(Stored items from a collection)
· · · · ·

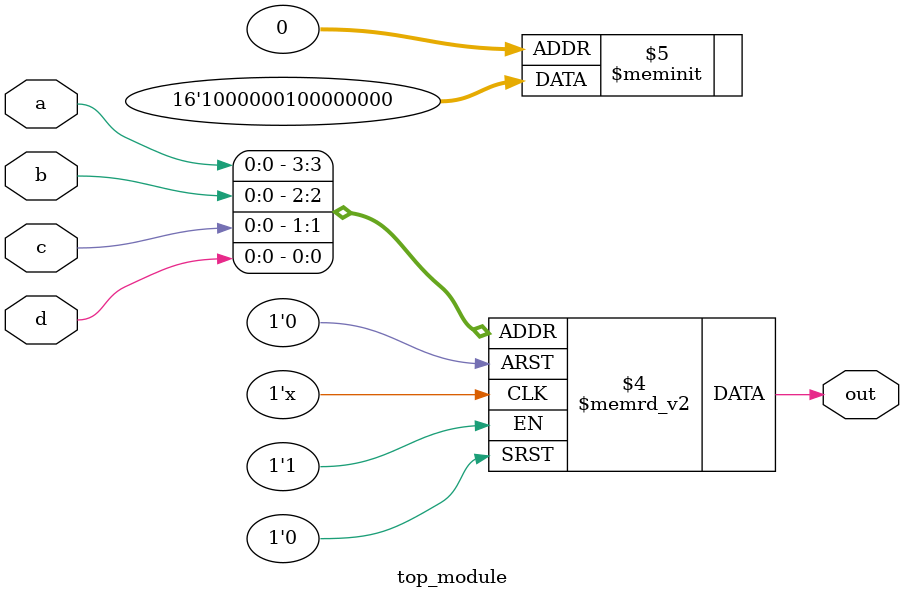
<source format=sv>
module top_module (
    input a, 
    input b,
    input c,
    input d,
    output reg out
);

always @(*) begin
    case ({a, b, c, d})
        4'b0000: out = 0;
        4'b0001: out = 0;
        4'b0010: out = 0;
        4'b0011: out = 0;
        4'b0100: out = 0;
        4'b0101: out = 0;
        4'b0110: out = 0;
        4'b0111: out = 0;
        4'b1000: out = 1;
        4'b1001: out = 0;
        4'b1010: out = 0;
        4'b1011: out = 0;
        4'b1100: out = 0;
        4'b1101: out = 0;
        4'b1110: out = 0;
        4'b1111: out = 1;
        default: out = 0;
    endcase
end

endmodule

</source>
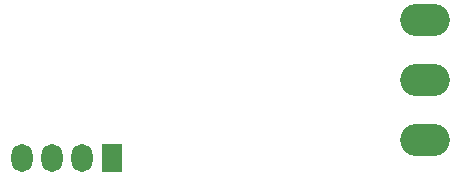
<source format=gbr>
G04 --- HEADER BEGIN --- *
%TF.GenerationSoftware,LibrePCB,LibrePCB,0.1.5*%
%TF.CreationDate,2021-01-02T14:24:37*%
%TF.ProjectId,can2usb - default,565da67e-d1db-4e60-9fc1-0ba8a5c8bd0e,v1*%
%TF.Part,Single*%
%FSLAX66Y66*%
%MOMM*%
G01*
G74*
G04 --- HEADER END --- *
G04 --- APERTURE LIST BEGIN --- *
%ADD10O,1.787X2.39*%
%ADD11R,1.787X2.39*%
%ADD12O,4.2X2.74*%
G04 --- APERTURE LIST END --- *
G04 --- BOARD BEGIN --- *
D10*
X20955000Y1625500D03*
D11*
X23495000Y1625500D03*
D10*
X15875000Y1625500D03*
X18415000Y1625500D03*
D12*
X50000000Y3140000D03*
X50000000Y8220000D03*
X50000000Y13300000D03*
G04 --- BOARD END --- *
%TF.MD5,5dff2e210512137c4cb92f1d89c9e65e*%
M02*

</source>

· · · · ·

__WHAT IS NEEDED__: Write out every line in the data that holds the string "default".

__FINAL ANSWER__:
        default: out = 0;
%TF.ProjectId,can2usb - default,565da67e-d1db-4e60-9fc1-0ba8a5c8bd0e,v1*%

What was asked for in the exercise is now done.